Produce an exact copy of the first line of the data below and each line after it, please, up to and including the one with "left knee: (292, 443)".

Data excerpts
-=-=-=-=-

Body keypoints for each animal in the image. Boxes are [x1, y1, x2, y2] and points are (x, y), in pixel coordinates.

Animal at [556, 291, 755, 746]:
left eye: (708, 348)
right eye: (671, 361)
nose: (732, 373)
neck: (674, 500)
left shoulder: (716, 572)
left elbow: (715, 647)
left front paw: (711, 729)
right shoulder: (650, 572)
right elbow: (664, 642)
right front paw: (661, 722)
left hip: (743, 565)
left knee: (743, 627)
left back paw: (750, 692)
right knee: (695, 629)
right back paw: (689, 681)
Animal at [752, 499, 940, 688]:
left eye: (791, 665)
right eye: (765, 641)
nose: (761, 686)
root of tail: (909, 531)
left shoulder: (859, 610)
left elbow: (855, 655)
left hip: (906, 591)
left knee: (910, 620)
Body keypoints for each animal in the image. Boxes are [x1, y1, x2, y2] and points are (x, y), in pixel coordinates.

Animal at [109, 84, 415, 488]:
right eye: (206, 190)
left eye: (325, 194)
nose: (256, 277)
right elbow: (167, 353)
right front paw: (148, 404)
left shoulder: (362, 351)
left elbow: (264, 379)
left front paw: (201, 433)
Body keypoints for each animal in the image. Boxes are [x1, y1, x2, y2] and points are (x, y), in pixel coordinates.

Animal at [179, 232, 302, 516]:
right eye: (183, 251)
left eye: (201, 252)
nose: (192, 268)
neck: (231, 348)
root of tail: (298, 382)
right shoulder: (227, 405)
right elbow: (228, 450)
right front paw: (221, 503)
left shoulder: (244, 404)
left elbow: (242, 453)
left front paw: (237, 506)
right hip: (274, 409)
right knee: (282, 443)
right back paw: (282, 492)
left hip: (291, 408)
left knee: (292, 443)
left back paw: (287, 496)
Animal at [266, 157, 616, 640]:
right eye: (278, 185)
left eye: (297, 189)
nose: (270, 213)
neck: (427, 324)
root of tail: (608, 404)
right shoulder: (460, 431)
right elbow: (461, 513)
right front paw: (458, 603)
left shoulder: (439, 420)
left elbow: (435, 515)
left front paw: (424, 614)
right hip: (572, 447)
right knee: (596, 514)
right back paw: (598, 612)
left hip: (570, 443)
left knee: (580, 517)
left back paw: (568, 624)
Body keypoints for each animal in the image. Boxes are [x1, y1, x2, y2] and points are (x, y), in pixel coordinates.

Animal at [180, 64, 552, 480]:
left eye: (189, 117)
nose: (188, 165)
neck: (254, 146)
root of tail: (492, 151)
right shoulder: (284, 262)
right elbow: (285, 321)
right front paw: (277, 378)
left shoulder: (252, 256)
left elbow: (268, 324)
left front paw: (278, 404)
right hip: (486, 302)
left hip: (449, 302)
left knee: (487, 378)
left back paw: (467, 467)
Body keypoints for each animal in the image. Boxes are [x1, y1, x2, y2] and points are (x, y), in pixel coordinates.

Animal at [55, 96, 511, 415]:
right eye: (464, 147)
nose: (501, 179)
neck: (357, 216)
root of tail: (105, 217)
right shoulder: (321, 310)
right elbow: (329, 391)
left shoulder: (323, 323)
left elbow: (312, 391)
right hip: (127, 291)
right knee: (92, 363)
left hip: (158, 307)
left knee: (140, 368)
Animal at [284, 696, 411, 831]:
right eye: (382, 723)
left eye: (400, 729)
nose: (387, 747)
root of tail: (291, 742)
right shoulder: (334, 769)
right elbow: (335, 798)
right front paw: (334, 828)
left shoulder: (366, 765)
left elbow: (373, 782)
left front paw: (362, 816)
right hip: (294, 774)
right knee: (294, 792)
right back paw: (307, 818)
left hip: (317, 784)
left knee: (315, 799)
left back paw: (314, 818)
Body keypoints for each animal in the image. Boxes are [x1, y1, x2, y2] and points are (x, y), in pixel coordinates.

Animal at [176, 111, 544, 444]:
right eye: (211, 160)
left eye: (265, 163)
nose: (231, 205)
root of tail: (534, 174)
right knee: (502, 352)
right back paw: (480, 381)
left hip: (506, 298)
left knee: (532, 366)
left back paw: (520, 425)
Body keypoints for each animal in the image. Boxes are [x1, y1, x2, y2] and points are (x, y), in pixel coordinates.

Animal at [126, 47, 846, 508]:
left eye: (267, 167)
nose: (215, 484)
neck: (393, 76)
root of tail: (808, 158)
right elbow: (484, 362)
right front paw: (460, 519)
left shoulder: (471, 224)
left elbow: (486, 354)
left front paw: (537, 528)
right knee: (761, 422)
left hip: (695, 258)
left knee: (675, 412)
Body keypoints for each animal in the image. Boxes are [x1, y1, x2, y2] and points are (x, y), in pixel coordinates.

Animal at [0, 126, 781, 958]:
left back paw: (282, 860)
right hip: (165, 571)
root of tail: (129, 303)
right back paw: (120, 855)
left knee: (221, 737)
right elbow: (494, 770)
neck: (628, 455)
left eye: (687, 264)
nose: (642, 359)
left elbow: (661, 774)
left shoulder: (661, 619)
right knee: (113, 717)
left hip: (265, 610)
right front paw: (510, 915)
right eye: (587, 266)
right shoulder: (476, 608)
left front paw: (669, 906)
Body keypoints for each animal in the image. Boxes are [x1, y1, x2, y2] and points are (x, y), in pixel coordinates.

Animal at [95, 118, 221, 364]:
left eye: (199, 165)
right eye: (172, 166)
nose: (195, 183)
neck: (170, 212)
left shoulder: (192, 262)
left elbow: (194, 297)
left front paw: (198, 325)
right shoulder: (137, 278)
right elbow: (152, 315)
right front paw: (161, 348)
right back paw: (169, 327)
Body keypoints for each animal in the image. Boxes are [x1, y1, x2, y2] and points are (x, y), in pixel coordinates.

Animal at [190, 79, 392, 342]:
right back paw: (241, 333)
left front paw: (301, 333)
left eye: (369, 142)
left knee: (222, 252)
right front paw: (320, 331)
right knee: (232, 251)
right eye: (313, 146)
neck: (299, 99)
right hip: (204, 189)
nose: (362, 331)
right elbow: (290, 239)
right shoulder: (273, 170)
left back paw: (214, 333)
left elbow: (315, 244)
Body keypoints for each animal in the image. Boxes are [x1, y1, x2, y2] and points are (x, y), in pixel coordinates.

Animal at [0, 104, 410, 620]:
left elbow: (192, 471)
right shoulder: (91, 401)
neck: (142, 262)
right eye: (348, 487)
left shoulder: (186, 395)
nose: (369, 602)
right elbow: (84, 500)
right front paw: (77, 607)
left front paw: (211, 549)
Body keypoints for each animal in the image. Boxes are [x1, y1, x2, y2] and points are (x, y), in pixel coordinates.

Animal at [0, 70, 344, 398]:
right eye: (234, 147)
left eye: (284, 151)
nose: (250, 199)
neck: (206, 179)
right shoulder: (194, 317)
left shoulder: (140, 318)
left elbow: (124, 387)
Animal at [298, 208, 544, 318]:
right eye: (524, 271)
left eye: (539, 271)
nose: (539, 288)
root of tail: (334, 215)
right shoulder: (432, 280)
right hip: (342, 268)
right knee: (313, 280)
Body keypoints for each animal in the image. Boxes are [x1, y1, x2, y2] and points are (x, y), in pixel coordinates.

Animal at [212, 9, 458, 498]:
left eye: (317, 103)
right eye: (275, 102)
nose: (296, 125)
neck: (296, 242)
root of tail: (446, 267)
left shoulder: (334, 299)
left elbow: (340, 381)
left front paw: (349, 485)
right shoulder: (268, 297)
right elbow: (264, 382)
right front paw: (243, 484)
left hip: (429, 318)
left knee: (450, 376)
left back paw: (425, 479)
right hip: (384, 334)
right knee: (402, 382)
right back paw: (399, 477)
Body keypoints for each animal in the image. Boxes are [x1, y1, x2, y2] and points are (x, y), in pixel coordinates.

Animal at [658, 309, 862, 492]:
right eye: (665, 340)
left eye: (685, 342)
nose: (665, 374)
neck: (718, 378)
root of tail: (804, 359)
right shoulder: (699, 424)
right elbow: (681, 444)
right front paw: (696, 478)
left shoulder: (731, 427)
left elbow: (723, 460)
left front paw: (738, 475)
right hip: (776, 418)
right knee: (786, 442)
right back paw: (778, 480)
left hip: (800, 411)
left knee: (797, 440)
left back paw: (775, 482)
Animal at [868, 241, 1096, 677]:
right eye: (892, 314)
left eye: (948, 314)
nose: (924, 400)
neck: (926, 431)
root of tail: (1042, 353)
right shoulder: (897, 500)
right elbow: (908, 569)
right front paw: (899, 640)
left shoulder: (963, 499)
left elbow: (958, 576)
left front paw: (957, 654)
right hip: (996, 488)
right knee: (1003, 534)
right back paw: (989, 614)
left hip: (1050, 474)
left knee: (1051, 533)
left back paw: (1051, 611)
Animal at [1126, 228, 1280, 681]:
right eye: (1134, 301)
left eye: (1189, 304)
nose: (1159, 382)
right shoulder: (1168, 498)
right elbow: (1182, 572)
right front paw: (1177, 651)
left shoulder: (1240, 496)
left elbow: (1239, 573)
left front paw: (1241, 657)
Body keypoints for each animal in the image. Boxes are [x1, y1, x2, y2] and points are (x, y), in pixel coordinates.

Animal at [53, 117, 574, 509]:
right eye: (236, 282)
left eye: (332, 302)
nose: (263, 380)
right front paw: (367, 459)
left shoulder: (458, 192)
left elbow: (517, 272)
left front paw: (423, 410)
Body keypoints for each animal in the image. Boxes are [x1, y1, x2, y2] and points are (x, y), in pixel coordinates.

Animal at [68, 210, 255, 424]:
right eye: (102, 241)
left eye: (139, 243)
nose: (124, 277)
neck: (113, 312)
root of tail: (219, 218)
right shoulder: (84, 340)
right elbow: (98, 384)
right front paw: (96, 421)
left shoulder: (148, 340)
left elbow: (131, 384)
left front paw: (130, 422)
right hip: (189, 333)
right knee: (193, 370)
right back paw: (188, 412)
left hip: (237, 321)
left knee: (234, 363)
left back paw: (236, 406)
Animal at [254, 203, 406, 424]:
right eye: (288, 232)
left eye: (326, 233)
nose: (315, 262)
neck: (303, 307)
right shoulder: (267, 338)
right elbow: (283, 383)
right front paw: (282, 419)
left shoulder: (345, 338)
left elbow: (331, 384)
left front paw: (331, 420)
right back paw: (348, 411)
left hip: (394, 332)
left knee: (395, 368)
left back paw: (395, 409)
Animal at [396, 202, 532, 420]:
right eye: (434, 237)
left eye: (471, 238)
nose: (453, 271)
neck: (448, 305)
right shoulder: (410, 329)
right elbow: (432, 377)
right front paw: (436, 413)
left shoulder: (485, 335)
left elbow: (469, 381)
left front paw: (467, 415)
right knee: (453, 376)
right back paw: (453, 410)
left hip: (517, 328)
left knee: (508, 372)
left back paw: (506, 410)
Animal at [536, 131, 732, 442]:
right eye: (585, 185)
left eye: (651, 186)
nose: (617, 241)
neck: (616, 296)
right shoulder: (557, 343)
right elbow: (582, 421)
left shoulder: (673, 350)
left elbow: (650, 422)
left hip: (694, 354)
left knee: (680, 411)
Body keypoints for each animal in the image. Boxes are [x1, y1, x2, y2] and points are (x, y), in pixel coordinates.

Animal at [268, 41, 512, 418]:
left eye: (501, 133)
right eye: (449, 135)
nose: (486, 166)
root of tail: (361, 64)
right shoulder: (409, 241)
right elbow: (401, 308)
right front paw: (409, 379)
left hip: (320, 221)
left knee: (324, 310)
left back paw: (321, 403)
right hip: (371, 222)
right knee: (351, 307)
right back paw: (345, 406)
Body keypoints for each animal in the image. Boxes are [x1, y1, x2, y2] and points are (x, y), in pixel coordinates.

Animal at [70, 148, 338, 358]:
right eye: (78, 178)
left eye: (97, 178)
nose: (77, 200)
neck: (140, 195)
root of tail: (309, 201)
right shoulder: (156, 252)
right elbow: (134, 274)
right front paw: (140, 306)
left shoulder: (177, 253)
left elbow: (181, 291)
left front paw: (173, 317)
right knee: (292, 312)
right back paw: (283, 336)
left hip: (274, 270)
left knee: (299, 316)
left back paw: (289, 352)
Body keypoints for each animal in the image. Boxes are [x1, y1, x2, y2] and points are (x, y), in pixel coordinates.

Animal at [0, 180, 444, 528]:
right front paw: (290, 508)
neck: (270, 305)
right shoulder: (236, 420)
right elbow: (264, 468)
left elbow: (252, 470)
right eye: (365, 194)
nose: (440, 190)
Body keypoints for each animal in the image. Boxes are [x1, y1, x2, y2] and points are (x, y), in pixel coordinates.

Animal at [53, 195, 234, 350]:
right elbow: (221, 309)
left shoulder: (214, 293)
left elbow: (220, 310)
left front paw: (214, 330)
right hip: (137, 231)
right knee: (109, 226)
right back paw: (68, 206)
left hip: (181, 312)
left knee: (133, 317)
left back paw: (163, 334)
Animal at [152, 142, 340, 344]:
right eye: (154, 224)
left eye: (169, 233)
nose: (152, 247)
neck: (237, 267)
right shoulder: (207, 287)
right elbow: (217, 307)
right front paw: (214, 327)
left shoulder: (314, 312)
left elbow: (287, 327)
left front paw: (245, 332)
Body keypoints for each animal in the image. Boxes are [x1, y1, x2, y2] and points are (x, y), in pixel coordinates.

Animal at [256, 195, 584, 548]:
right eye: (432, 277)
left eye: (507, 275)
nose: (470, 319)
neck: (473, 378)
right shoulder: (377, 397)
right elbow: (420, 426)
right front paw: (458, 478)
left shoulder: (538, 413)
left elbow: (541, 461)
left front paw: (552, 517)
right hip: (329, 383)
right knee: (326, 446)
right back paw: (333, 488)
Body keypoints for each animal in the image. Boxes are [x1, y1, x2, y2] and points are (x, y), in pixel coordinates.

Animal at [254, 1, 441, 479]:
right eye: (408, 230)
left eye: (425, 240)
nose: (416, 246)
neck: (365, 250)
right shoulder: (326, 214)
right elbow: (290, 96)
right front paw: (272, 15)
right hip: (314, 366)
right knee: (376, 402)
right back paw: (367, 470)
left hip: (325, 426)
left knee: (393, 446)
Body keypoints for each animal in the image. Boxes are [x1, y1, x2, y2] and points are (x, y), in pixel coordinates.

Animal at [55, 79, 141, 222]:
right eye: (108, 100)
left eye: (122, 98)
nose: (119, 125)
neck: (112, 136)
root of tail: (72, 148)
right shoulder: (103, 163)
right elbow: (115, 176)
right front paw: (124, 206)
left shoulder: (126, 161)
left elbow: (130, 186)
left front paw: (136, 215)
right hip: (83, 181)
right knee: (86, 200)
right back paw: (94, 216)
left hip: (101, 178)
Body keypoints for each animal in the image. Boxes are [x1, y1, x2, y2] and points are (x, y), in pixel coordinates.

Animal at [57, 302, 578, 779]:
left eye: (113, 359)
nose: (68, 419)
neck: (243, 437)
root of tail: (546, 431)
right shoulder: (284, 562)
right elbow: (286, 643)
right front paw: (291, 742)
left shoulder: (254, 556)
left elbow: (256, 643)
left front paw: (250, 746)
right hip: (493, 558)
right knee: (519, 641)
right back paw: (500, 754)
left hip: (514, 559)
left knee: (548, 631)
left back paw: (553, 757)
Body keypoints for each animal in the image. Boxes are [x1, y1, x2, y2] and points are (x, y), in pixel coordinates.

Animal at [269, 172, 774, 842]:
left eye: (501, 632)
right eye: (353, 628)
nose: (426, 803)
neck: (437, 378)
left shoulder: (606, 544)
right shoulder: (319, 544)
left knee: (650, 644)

-=-=-=-=-

* [FINAL ANSWER]
Body keypoints for each animal in the image. Boxes are [x1, y1, x2, y2] and points are (x, y), in pixel coordinates.

Animal at [556, 291, 755, 746]:
left eye: (708, 348)
right eye: (671, 361)
nose: (732, 373)
neck: (674, 500)
left shoulder: (716, 572)
left elbow: (715, 647)
left front paw: (711, 729)
right shoulder: (650, 572)
right elbow: (664, 642)
right front paw: (661, 722)
left hip: (743, 565)
left knee: (743, 627)
left back paw: (750, 692)
right knee: (695, 629)
right back paw: (689, 681)
Animal at [752, 499, 940, 688]:
left eye: (791, 665)
right eye: (765, 641)
nose: (761, 686)
root of tail: (909, 531)
left shoulder: (859, 610)
left elbow: (855, 655)
left hip: (906, 591)
left knee: (910, 620)
Body keypoints for each animal in the image. Boxes are [x1, y1, x2, y2] and points are (x, y), in pixel coordinates.

Animal at [109, 84, 415, 488]:
right eye: (206, 190)
left eye: (325, 194)
nose: (256, 277)
right elbow: (167, 353)
right front paw: (148, 404)
left shoulder: (362, 351)
left elbow: (264, 379)
left front paw: (201, 433)
Body keypoints for each animal in the image. Boxes are [x1, y1, x2, y2] and points are (x, y), in pixel coordinates.

Animal at [179, 232, 302, 516]:
right eye: (183, 251)
left eye: (201, 252)
nose: (192, 268)
neck: (231, 348)
root of tail: (298, 382)
right shoulder: (227, 405)
right elbow: (228, 450)
right front paw: (221, 503)
left shoulder: (244, 404)
left elbow: (242, 453)
left front paw: (237, 506)
right hip: (274, 409)
right knee: (282, 443)
right back paw: (282, 492)
left hip: (291, 408)
left knee: (292, 443)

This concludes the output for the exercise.